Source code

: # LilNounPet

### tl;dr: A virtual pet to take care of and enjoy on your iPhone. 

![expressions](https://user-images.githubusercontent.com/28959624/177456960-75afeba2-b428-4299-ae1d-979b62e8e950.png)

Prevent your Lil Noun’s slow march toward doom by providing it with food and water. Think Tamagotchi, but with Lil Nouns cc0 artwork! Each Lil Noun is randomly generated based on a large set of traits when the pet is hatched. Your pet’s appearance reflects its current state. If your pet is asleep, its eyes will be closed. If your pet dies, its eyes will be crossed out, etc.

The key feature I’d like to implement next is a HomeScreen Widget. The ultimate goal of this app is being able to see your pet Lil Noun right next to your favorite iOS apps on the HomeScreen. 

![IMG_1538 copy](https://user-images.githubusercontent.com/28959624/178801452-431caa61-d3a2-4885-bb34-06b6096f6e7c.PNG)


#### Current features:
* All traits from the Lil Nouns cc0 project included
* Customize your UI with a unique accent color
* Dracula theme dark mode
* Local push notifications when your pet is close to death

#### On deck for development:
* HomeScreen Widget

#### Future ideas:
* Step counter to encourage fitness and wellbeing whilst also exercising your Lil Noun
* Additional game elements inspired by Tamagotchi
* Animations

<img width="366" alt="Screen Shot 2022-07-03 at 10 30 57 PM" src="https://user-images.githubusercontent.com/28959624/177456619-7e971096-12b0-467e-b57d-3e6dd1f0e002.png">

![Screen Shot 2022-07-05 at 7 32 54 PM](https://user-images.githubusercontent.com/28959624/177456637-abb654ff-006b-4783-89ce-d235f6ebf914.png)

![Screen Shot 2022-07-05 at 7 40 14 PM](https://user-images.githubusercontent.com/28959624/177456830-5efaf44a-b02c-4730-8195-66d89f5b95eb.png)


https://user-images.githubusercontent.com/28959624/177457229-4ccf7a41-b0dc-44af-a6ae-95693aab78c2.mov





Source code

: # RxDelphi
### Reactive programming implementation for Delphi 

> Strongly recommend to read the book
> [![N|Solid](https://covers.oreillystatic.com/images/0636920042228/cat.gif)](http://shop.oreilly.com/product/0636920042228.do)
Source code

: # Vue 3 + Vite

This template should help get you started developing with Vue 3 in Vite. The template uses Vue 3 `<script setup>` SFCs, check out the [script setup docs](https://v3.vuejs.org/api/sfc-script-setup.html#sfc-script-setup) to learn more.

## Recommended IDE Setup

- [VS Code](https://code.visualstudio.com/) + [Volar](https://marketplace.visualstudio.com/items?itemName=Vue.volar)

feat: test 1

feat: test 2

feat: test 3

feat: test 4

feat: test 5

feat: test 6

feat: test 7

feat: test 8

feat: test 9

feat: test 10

**INSTRUCTIONS TO FOLLOW**
Output all of the entries without altering a single word.

**RESPONSE**
Source code

: # LilNounPet

### tl;dr: A virtual pet to take care of and enjoy on your iPhone. 

![expressions](https://user-images.githubusercontent.com/28959624/177456960-75afeba2-b428-4299-ae1d-979b62e8e950.png)

Prevent your Lil Noun’s slow march toward doom by providing it with food and water. Think Tamagotchi, but with Lil Nouns cc0 artwork! Each Lil Noun is randomly generated based on a large set of traits when the pet is hatched. Your pet’s appearance reflects its current state. If your pet is asleep, its eyes will be closed. If your pet dies, its eyes will be crossed out, etc.

The key feature I’d like to implement next is a HomeScreen Widget. The ultimate goal of this app is being able to see your pet Lil Noun right next to your favorite iOS apps on the HomeScreen. 

![IMG_1538 copy](https://user-images.githubusercontent.com/28959624/178801452-431caa61-d3a2-4885-bb34-06b6096f6e7c.PNG)


#### Current features:
* All traits from the Lil Nouns cc0 project included
* Customize your UI with a unique accent color
* Dracula theme dark mode
* Local push notifications when your pet is close to death

#### On deck for development:
* HomeScreen Widget

#### Future ideas:
* Step counter to encourage fitness and wellbeing whilst also exercising your Lil Noun
* Additional game elements inspired by Tamagotchi
* Animations

<img width="366" alt="Screen Shot 2022-07-03 at 10 30 57 PM" src="https://user-images.githubusercontent.com/28959624/177456619-7e971096-12b0-467e-b57d-3e6dd1f0e002.png">

![Screen Shot 2022-07-05 at 7 32 54 PM](https://user-images.githubusercontent.com/28959624/177456637-abb654ff-006b-4783-89ce-d235f6ebf914.png)

![Screen Shot 2022-07-05 at 7 40 14 PM](https://user-images.githubusercontent.com/28959624/177456830-5efaf44a-b02c-4730-8195-66d89f5b95eb.png)


https://user-images.githubusercontent.com/28959624/177457229-4ccf7a41-b0dc-44af-a6ae-95693aab78c2.mov





Source code

: # RxDelphi
### Reactive programming implementation for Delphi 

> Strongly recommend to read the book
> [![N|Solid](https://covers.oreillystatic.com/images/0636920042228/cat.gif)](http://shop.oreilly.com/product/0636920042228.do)
Source code

: # Vue 3 + Vite

This template should help get you started developing with Vue 3 in Vite. The template uses Vue 3 `<script setup>` SFCs, check out the [script setup docs](https://v3.vuejs.org/api/sfc-script-setup.html#sfc-script-setup) to learn more.

## Recommended IDE Setup

- [VS Code](https://code.visualstudio.com/) + [Volar](https://marketplace.visualstudio.com/items?itemName=Vue.volar)

feat: test 1

feat: test 2

feat: test 3

feat: test 4

feat: test 5

feat: test 6

feat: test 7

feat: test 8

feat: test 9

feat: test 10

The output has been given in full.